Created attachment 274933 [details] Proposed patch to fix the reported bug. Thanks for reporting this bug. The attached should address the problem. If the root directory has an i_links_count of zero, then when the file system is mounted, then when ext4_fill_super() notices the problem and tries to call iput() the root directory in the error return path, ext4_evict_inode() will try to free the inode on disk, before all of the file system structures are set up, and this will result in an OOPS caused by a NULL pointer dereference.

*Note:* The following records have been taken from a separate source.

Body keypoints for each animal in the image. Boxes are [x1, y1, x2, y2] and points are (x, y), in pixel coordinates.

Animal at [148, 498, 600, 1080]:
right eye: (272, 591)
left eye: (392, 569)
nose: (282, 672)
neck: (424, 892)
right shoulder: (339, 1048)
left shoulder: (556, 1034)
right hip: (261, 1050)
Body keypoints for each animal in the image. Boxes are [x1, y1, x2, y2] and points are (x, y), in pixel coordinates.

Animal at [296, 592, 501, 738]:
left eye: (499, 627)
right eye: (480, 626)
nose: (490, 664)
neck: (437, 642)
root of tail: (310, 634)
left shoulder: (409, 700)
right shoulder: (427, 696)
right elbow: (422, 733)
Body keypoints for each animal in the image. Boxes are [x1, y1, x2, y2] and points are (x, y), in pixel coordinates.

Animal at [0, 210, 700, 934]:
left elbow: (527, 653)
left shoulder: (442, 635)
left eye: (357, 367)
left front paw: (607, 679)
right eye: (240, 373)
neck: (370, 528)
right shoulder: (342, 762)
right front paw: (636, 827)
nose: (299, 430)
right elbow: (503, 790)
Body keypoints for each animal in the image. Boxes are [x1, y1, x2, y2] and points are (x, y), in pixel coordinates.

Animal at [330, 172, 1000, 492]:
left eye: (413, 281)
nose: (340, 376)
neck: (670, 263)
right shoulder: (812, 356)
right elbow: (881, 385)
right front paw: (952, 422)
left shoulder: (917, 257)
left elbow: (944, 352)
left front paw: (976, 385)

Thank you for the quick response! By the way, I wonder whether I can get CVE numbers assigned for such kinda issues I reported recently?(In reply to Theodore Tso from comment #2) > Created attachment 274933 [details] > Proposed patch to fix the reported bug. > > Thanks for reporting this bug. The attached should address the problem. > > If the root directory has an i_links_count of zero, then when the file > system is mounted, then when ext4_fill_super() notices the problem and > tries to call iput() the root directory in the error return path, > ext4_evict_inode() will try to free the inode on disk, before all of > the file system structures are set up, and this will result in an OOPS > caused by a NULL pointer dereference. Thank you for the quick response! By the way, I wonder whether I can get CVE numbers assigned for such kinda issues I reported recently?
Ted, I'm not quite getting it: ext4_iget() should fail getting the root inode in case i_links_count is 0. It should return -ESTALE and mark the inode as bad. So iput() will call ext4_evict_inode() but because the inode is marked as bad, we skip any attempts to delete the inode and just call ext4_clear_inode(). But apparently that didn't happen and ext4_iget() succeeded despite inode having i_links_count == 0. So the question is why the check: if (inode->i_nlink == 0) { if ((inode->i_mode == 0 || !(EXT4_SB(inode->i_sb)->s_mount_state & EXT4_ORPHAN_FS)) && ino != EXT4_BOOT_LOADER_INO) { /* this inode is deleted */ ret = -ESTALE; goto bad_inode; } in ext4_iget() didn't trigger...
Well, the root directory i_mode is not 0, and EXT4_ORPHAN_FS is not set. We could add an "ino == EXT4_ROOT_INO ||" to the conditional; that would work too. But if the root inode has i_links_count set to zero, we know for sure it's not a stale NFS handle referncing a deleted inode --- we know the file system must be corrupted, so calling ext4_error() is appropriate.